Text shown:
★ ★ ★ ★ ★ ★ ★

You should care if SC offered because from what I have been reading if SC offered he will probably not qualify. Just sayin.


----------



## bruiserbuckgrower (Jul 20, 2014)

Park finished in the top 5 of the elite 11 I believe,  which doesn't matter a whole lot some of those guys are great some well aren't. South Carolina didn't offer stafford, murray, McCarron,  winston, so that point is mute


----------



## gin house (Jul 20, 2014)

South GA Dawg said:


> Lol come on Ginny.  We shouldn't offer someone if SC doesn't.  sC is the standard?



 By no means is that what I'm saying.   UGA gets who they want at QB.    I'm saying a red flag should go up when the two in state schools didn't offer him.   I don't think he will pan out.    He could end up being good but i highly doubt it.


----------



## gin house (Jul 20, 2014)

South GA Dawg said:


> Call me crazy but I don't look at Who SC has offered as the barometer for who the true blue chippers are.  Why would care whether or not SC offered Park or anybody else?



 Every high school coach in the lower state have seen him play and USC have seen him many times.   He doesn't have it between the ears.   Clemson and SC didn't offer and would not have for any reason.    Like a poster above stated ale may......... Same here.


----------



## rex upshaw (Jul 20, 2014)

gin house said:


> Every high school coach in the lower state have seen him play and USC have seen him many times.   He doesn't have it between the ears.   Clemson and SC didn't offer and would not have for any reason.    Like a poster above stated ale may......... Same here.



But the qb you guys took from Florida, who held 2 offers (from SC and UAB), has it between the ears?

Again, Richt and Bobo saw enough in Park to make him 1 of our 2 an offers and that's good enough for me.  

https://rivals.yahoo.com/southcarol...chia-130705;_ylt=Ahz6xybUbL_FQkVW4gnFgNWKtpB4


----------



## gin house (Jul 20, 2014)

bruiserbuckgrower said:


> Park finished in the top 5 of the elite 11 I believe,  which doesn't matter a whole lot some of those guys are great some well aren't. South Carolina didn't offer stafford, murray, McCarron,  winston, so that point is mute



  Is the above your opinion?   You're wrong, South Carolina did offer Murray and Winston.   The Elite 11 is a joke.   I tend to watch it but Trent Dilfer is a moron.   Dilfer is an idiot.   Camps and such are great to see ability at any position but on the field guys tend play different.


----------



## Horns (Jul 20, 2014)

rex upshaw said:


> But the qb you guys took from Florida, who held 2 offers (from SC and UAB), has it between the ears?
> 
> Again, Richt and Bobo saw enough in Park to make him 1 of our 2 an offers and that's good enough for me.
> 
> https://rivals.yahoo.com/southcarol...chia-130705;_ylt=Ahz6xybUbL_FQkVW4gnFgNWKtpB4



This and  UGA has an excellent track record at developing QBs.


----------



## gin house (Jul 20, 2014)

rex upshaw said:


> But the qb you guys took from Florida, who held 2 offers (from SC and UAB), has it between the ears?
> 
> Again, Richt and Bobo saw enough in Park to make him 1 of our 2 an offers and that's good enough for me.

★ ★ ★ ★ ★ ★ ★

Stored data entries:
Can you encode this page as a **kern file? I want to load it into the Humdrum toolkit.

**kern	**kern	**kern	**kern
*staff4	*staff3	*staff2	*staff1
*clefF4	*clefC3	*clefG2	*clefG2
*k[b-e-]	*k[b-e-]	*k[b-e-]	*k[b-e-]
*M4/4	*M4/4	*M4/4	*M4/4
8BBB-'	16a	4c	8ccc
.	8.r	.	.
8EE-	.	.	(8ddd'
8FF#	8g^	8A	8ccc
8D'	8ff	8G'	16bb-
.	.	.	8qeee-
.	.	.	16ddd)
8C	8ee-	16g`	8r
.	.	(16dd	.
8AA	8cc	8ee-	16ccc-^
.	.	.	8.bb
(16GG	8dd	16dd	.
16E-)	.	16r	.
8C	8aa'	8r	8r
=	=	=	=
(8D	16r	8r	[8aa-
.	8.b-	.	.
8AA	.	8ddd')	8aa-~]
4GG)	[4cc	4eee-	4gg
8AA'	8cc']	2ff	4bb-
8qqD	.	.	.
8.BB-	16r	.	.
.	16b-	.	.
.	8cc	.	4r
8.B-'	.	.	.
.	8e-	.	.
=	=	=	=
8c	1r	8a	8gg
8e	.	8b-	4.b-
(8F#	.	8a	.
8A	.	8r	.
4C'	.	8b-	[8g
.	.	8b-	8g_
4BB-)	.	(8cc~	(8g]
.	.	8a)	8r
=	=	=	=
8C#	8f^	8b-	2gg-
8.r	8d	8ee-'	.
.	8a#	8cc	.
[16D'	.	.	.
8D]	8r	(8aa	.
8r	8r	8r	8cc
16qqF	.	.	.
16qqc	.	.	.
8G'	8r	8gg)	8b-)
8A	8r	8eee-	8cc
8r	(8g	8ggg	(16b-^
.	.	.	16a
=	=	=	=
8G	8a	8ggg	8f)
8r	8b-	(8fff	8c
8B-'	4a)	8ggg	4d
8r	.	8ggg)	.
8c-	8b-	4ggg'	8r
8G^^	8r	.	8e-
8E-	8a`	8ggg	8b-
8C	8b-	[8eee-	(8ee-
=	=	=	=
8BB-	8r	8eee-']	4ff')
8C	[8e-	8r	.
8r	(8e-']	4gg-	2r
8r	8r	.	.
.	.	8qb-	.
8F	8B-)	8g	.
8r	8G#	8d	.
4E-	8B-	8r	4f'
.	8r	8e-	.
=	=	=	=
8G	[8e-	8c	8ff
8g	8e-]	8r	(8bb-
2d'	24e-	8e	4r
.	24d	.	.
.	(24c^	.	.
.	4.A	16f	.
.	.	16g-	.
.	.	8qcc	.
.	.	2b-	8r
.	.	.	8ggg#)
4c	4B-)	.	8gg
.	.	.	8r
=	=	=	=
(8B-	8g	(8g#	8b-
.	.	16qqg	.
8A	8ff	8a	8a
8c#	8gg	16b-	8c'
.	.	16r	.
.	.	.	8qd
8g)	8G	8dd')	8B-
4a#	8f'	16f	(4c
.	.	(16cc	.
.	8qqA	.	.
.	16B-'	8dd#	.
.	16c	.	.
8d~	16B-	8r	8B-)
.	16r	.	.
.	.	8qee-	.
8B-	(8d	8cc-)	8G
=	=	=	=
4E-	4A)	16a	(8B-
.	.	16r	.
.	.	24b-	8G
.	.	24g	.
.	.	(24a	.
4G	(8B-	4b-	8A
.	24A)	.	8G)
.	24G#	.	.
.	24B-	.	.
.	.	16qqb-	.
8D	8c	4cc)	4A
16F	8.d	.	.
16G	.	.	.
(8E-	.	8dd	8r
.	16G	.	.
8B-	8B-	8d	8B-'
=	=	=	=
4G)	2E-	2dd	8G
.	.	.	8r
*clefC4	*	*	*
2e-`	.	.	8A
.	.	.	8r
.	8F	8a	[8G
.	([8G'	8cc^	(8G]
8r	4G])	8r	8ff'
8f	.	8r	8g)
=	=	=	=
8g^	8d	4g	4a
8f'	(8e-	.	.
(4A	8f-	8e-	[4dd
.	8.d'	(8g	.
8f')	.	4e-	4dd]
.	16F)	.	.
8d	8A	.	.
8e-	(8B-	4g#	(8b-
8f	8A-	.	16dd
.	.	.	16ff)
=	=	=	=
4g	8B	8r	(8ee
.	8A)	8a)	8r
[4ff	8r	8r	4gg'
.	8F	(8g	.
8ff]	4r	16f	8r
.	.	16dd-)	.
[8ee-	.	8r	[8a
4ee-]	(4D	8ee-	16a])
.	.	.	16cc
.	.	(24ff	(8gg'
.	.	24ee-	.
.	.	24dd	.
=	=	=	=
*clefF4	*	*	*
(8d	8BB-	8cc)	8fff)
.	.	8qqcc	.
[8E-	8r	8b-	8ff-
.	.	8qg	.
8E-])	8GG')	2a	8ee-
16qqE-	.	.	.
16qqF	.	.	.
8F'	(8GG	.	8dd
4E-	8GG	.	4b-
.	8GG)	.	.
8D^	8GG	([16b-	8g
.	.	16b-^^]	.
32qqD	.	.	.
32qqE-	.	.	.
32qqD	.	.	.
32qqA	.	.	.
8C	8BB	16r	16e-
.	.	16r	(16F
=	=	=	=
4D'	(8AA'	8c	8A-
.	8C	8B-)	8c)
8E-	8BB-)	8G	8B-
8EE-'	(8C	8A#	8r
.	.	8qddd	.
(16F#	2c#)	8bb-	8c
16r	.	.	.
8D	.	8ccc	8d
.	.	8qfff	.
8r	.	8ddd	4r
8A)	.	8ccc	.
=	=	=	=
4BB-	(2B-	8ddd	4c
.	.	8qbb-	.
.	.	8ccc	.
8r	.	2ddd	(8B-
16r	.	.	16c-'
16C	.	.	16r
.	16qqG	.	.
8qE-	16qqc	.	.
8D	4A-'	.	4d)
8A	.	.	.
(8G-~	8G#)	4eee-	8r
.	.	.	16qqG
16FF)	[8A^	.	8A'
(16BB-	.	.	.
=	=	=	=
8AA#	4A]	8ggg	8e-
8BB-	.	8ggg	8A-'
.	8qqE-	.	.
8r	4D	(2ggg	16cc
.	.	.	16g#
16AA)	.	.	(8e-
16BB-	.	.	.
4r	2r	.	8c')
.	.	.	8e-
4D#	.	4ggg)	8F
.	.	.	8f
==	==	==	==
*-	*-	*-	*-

★ ★ ★ ★ ★ ★ ★

Please extract everything in the recruiting thread from "By no means" down to "or anybody else?", copied word for word. The items have no connection to the recruiting thread.

By no means is that what I'm saying.   UGA gets who they want at QB.    I'm saying a red flag should go up when the two in state schools didn't offer him.   I don't think he will pan out.    He could end up being good but i highly doubt it.


----------



## gin house (Jul 20, 2014)

South GA Dawg said:


> Call me crazy but I don't look at Who SC has offered as the barometer for who the true blue chippers are.  Why would care whether or not SC offered Park or anybody else?